All of my recent deaths have made me think a lot about life, about what makes up a life and how it is judged. Are the living merely trudging through a succession of days—the “petty pace” as Shakespeare called it—made up of routine and ritual? Is the worth of a human life determined from the quality of relationships or the usefulness of work? When we look back on our own lives, what do we see? Does the endless procession of days shrink to the handful of moments when we have felt the strongest emotions?
I am telling this story for these reasons and also because it is a story I feel able to tell. All writers need to feel equal to their material before they are able to render it effectively, and all writers are limited by themselves in this regard—by their own histories, likes and dislikes, personalities, prejudices and their abilities as a writer. Just because you are a writer doesn’t mean you can write about anything. It won’t be convincing if you don’t have points of connection with your subject matter. I feel able to tell this story because I have several points of connection between myself and the character, and because the small canvas of the subject matter is suited to my natural abilities as a writer.
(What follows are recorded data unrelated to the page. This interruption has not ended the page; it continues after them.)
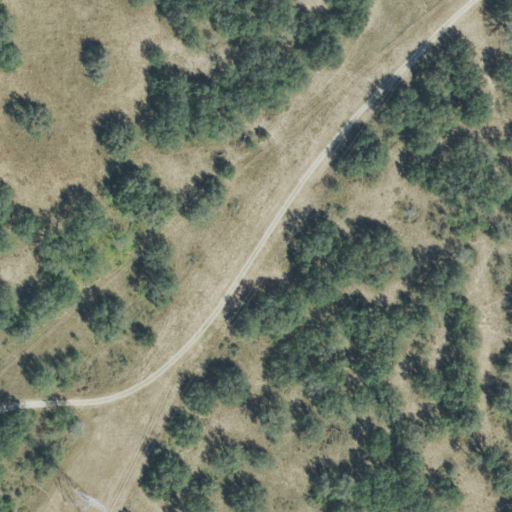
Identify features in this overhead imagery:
road: (258, 241)
power tower: (75, 503)
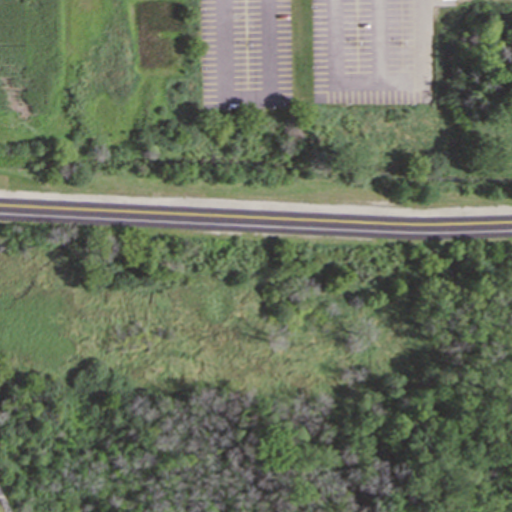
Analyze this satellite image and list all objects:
road: (280, 14)
road: (378, 42)
crop: (29, 72)
road: (255, 219)
road: (4, 503)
I am not the teller of huge sagas that span centuries. I am someone who does best when writing about a closed world.
When I think about Megan Boyd now, I am thinking about her sitting in her tin-roofed shed, tying salmon flies from sunrise to sunset. I think of her working. I think of her being happy in her work, the way that I am mostly happy in mine. At the end of the
day, as she walks from the shed to her cottage, I imagine she feels the satisfying exhaustion that comes from spending oneself at the work one was designed to do.
When I have been writing well, productively, I reach the end of the day having run out of words, having been wrung out of words, having used them all up. This often makes me a terrible companion in the evening, as I literally have nothing to say, or nothing left to say. But instead of rendering me empty, this lack of language, this feeling that I have used all the words I had in me that day, makes me whole again.
I have reached the place where I can begin. I know enough about Megan Boyd now to start writing her story. This note-taking can come to an end.
To avoid upsetting any of her relatives or friends who might still be alive, I will change Megan’s name.
All the things that kept me company during this part of the process have to fade into the background now, or be folded, delicately, into the mix of the story, so delicately that they will be invisible to the reader. Aspects of my dog can become aspects of her dog, thoughts about my dead can double as her thoughts, but it must be done so subtly as to be unnoticeable. I need to become Megan Boyd, and in doing so, I need to leave myself and my world behind. Whatever is preoccupying me at the moment needs to be synthesized into fuel for the narrative, but it has no place in the actual narrative. This is the sleight of hand that comes with writing a novel. It is all about making yourself disappear.
The weather has broken, for a day at least. It has cooled and the sky is grey. There is a breeze and the smell of rain in the air. I woke in the night to hear its whispers on the roof. It is just a matter of time before it begins again.
Part Two
Blue Charm
THE CURTAINS DRIFT ON THE BREEZE FROM the open window, listing over Ruth’s crib. She raises her hand towards the movement, trying to catch the shadows of the birds lifting and lowering from the branches of the oak beside the house.